My research interests include statistical computing environments and methods for big, complex data, especially datasets which have non-trivial correlation structures or which integrate data from multiple sources. These types of datasets are common in many fields, particularly biomedical research and natural language processing. They pose a challenge to traditional computing and statistical approaches not only because of their size, but also because of their complexity.
My current research work is in machine learning and statistical computing for bioinformatics. I develop statistical computing infrastructure for analysis of complex, high-dimensional experiments in genomics, proteomics, lipidomics, and metabolomics. Specifically, I develop statistical computing frameworks for high-dimensional biological imaging experiments.
My current work focuses on applications of mass spectrometry (MS) imaging experiments, which has inspired the development of my R packages Cardinal and matter. I am particularly interested in developing methods of statistical analysis for experiments that integrate both MS imaging and other types of biomedical imaging modalities, such as MRI and microscopy.
My long-term research goals are informed both by my interest in statistical computing for big, complex data and by my identity as an indigenous trans woman. I am interested in leveraging computational linguistics and natural language processing techniques in the research and preservation of Native American languages, and in creating Zuni language learning resources for my tribe. This will entail development of a digital dictionary, digitization of existing texts, conversion to a common orthography, and tagging as a dual-lingual corpus for use with machine learning techniques. It will be necessary to integrate written and spoken language information, incorporate indigenous ways of knowing, and develop new digital ethics practices for culturally sensitive corpora.

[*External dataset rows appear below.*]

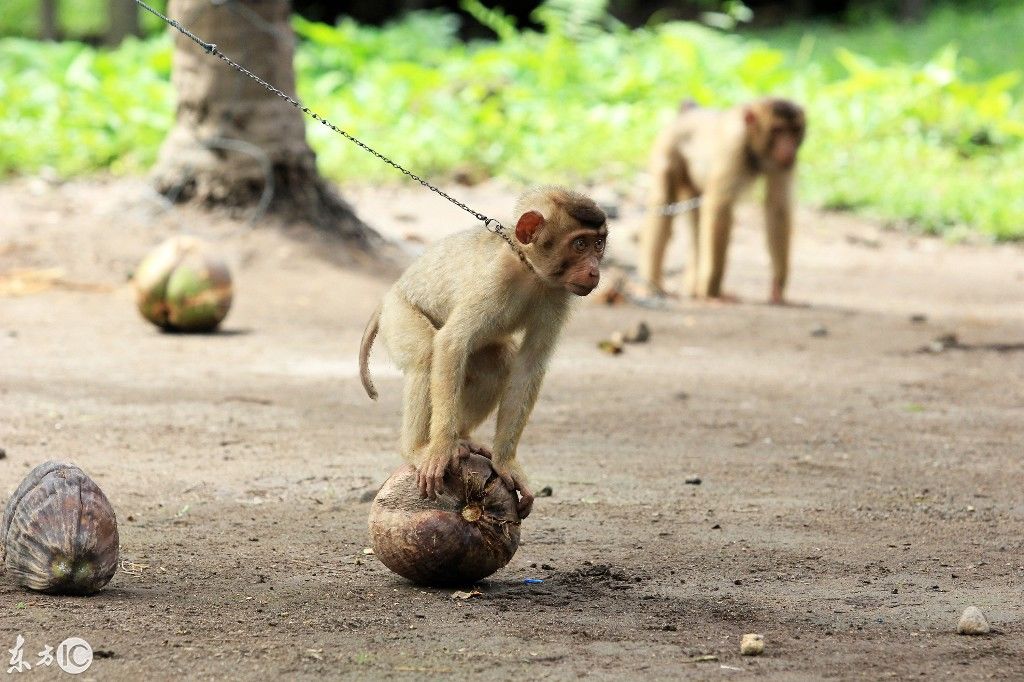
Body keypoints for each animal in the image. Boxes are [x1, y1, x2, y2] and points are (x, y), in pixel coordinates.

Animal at [358, 186, 606, 516]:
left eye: (599, 244)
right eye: (580, 244)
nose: (594, 271)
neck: (527, 268)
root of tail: (389, 295)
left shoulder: (556, 294)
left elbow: (528, 364)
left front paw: (506, 463)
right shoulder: (495, 280)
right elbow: (452, 342)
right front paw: (440, 449)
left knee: (498, 364)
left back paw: (462, 439)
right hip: (398, 314)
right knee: (426, 355)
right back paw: (418, 448)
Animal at [634, 96, 802, 303]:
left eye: (794, 131)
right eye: (777, 130)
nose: (789, 149)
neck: (753, 147)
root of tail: (688, 112)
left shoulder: (782, 164)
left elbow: (777, 207)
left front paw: (777, 285)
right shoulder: (734, 147)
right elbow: (719, 207)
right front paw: (712, 291)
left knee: (696, 224)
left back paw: (693, 288)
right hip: (668, 148)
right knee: (664, 202)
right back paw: (652, 285)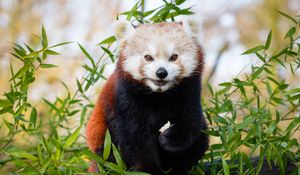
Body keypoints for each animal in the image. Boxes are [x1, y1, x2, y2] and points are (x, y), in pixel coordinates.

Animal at [86, 20, 207, 175]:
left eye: (173, 57)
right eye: (148, 57)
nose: (161, 72)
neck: (159, 95)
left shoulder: (189, 92)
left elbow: (191, 123)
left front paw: (169, 138)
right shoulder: (126, 100)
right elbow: (135, 140)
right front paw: (149, 170)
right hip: (102, 135)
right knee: (109, 156)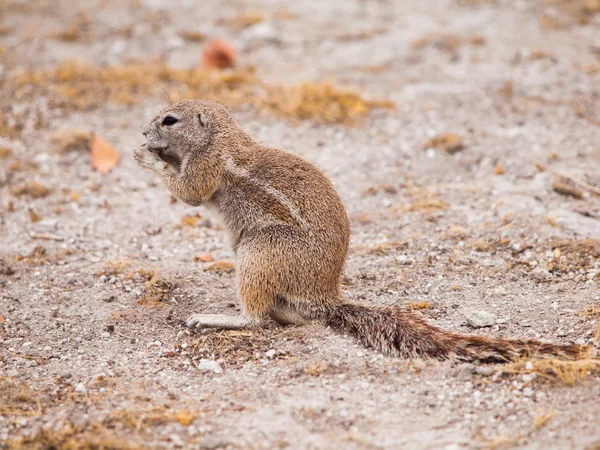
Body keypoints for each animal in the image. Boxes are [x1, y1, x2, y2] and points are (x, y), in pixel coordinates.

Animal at [134, 99, 588, 362]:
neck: (220, 138)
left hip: (261, 251)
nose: (141, 131)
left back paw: (216, 318)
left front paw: (147, 158)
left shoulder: (206, 168)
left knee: (257, 319)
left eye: (169, 120)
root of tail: (326, 298)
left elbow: (189, 193)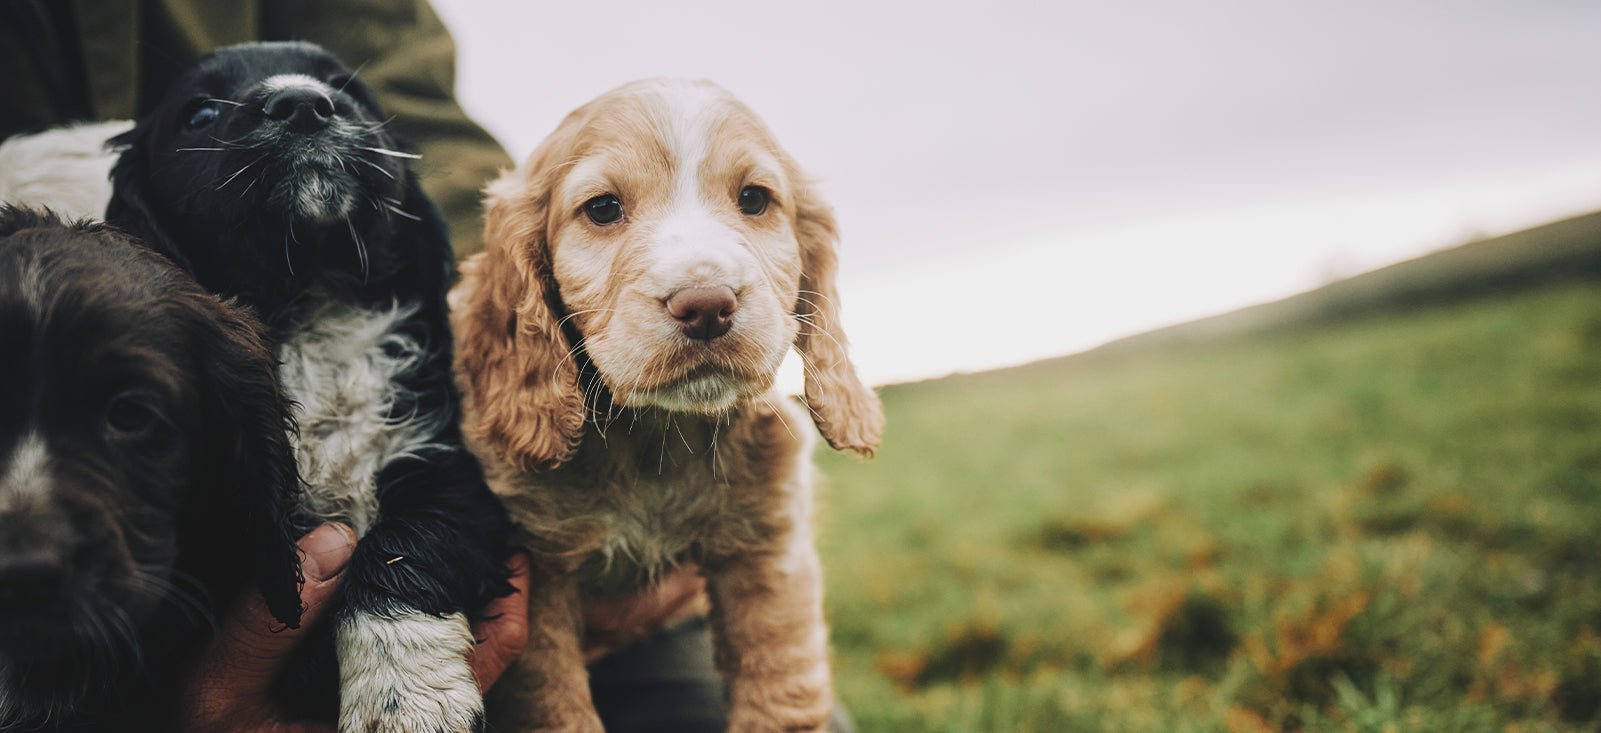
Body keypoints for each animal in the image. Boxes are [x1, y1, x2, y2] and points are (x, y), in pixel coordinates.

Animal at [106, 43, 512, 729]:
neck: (310, 300)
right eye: (200, 113)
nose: (304, 103)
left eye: (348, 90)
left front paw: (403, 698)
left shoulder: (442, 462)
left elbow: (406, 546)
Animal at [445, 77, 883, 729]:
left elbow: (780, 692)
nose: (707, 304)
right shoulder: (535, 581)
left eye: (754, 199)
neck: (655, 437)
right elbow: (554, 706)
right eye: (602, 209)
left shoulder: (768, 553)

I am also interested in advancing biomedical research for women and the LGBTQ community by developing new statistical methods for data integration. Although we know hormone replacement therapy affects gene expression and protein expression, there has been little comprehensive investigation into its effects on the proteome and epigenome, especially as it affects both transgender and cisgender women. The effect of variations in regimen, such as inclusion of progesterone, have not been thoroughly scientifically investigated, and imaging technologies and consideration of mental well-being have rarely been incorporated. I am interested in designing medical studies and developing analytic methods that can provide insight into creating better hormone therapy regimens, better understanding of hormone cycling in both trans and cis women, and enabling lactation for non-gestational parents with breasts.